● **TASK REQUIREMENTS**
The answer must be a word-for-word copy of the records below, with every picture left out.

● **Page images and extracted text**

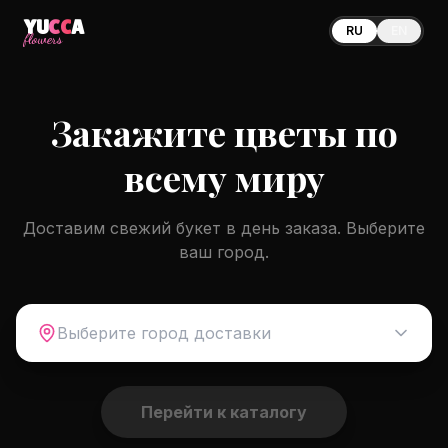
YU
CC
A
RU
EN
flowers
Закажите цветы по
всему миру
Доставим свежий букет в день заказа. Выберите
ваш город.
Выберите город доставки
Перейти к каталогу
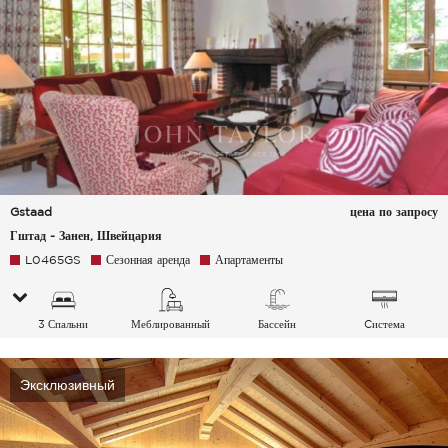
Gstaad
цена по запросу
Гштад - Занен, Швейцария
L0465GS
Сезонная аренда
Апартаменты
3 Спальни
Меблированный
Бассейн
Cистема
кондиционирования
воздуха
Эксклюзивный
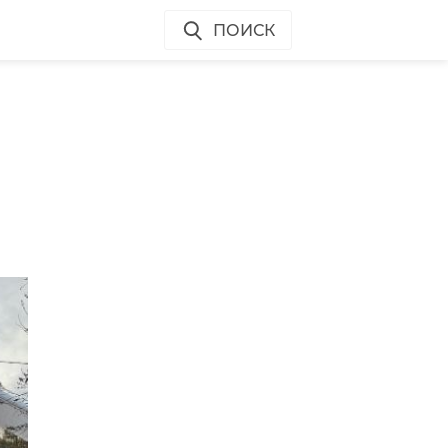
ПОИСК
ом
а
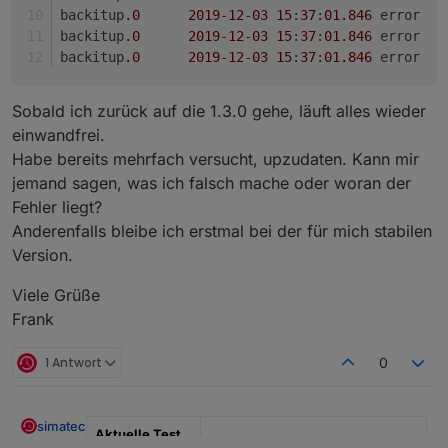
backitup
.0
2019
-
12
-
03
15
:
37
:
01
.846
backitup
.0
2019
-
12
-
03
15
:
37
:
01
.846
	err
backitup
.0
2019
-
12
-
03
15
:
37
:
01
.846
	err
Sobald ich zurück auf die 1.3.0 gehe, läuft alles wieder
einwandfrei.
Habe bereits mehrfach versucht, upzudaten. Kann mir
jemand sagen, was ich falsch mache oder woran der
Fehler liegt?
Anderenfalls bleibe ich erstmal bei der für mich stabilen
Version.
Viele Grüße
Frank
1 Antwort
0
simatec
Aktuelle Test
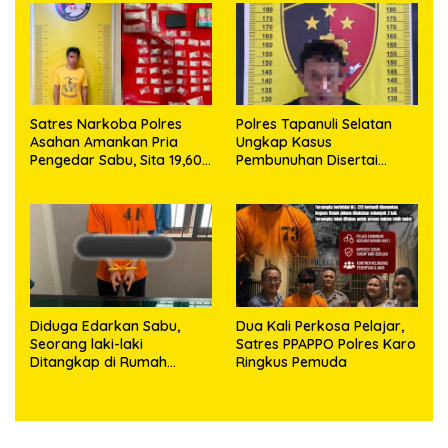
63,67 Gram Sabu
Satres Narkoba Polres
Polres Tapanuli Selatan
Asahan Amankan Pria
Ungkap Kasus
Pengedar Sabu, Sita 19,60
Pembunuhan Disertai
Gram Barang Bukti
Kekerasan Seksual
terhadap Anak, Pelaku
Ditangkap
Diduga Edarkan Sabu,
Dua Kali Perkosa Pelajar,
Seorang laki-laki
Satres PPAPPO Polres Karo
Ditangkap di Rumah
Ringkus Pemuda
Kosong, Polisi Sita
Timbangan Digital dan
Puluhan Plastik Klip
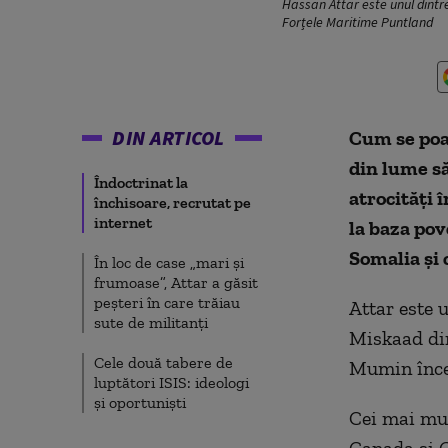
Hassan Attar este unul dintre
Forțele Maritime Puntland
DIN ARTICOL
Cum se poat
din lume să
Îndoctrinat la
atrocități 
închisoare, recrutat pe
internet
la baza pov
Somalia și 
În loc de case „mari și
frumoase”, Attar a găsit
peșteri în care trăiau
Attar este u
sute de militanți
Miskaad din
Cele două tabere de
Mumin încea
luptători ISIS: ideologi
și oportuniști
Cei mai mulț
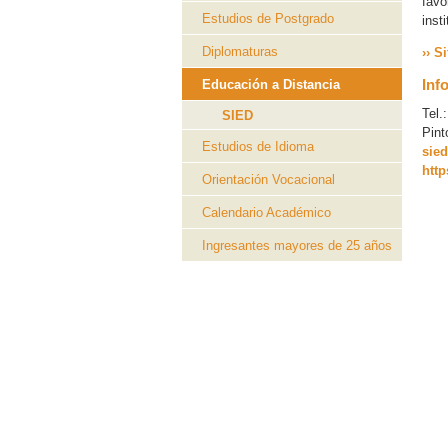
favo
Estudios de Postgrado
inst
Diplomaturas
›› 
Inf
Educación a Distancia
Tel.
SIED
Pint
Estudios de Idioma
sie
http
Orientación Vocacional
Calendario Académico
Ingresantes mayores de 25 años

● **TASK RESULT**
YU
CC
A
RU
EN
flowers
Закажите цветы по
всему миру
Доставим свежий букет в день заказа. Выберите
ваш город.
Выберите город доставки
Перейти к каталогу
Gstaad
цена по запросу
Гштад - Занен, Швейцария
L0465GS
Сезонная аренда
Апартаменты
3 Спальни
Меблированный
Бассейн
Cистема
кондиционирования
воздуха
Эксклюзивный
ПОИСК
ом
а
backitup
.0
2019
-
12
-
03
15
:
37
:
01
.846
backitup
.0
2019
-
12
-
03
15
:
37
:
01
.846
	err
backitup
.0
2019
-
12
-
03
15
:
37
:
01
.846
	err
Sobald ich zurück auf die 1.3.0 gehe, läuft alles wieder
einwandfrei.
Habe bereits mehrfach versucht, upzudaten. Kann mir
jemand sagen, was ich falsch mache oder woran der
Fehler liegt?
Anderenfalls bleibe ich erstmal bei der für mich stabilen
Version.
Viele Grüße
Frank
1 Antwort
0
simatec
Aktuelle Test
63,67 Gram Sabu
Satres Narkoba Polres
Polres Tapanuli Selatan
Asahan Amankan Pria
Ungkap Kasus
Pengedar Sabu, Sita 19,60
Pembunuhan Disertai
Gram Barang Bukti
Kekerasan Seksual
terhadap Anak, Pelaku
Ditangkap
Diduga Edarkan Sabu,
Dua Kali Perkosa Pelajar,
Seorang laki-laki
Satres PPAPPO Polres Karo
Ditangkap di Rumah
Ringkus Pemuda
Kosong, Polisi Sita
Timbangan Digital dan
Puluhan Plastik Klip
Hassan Attar este unul dintre
Forțele Maritime Puntland
DIN ARTICOL
Cum se poat
din lume să
Îndoctrinat la
atrocități 
închisoare, recrutat pe
internet
la baza pov
Somalia și 
În loc de case „mari și
frumoase”, Attar a găsit
peșteri în care trăiau
Attar este u
sute de militanți
Miskaad din
Cele două tabere de
Mumin încea
luptători ISIS: ideologi
și oportuniști
Cei mai mulț
favo
Estudios de Postgrado
inst
Diplomaturas
›› 
Inf
Educación a Distancia
Tel.
SIED
Pint
Estudios de Idioma
sie
http
Orientación Vocacional
Calendario Académico
Ingresantes mayores de 25 años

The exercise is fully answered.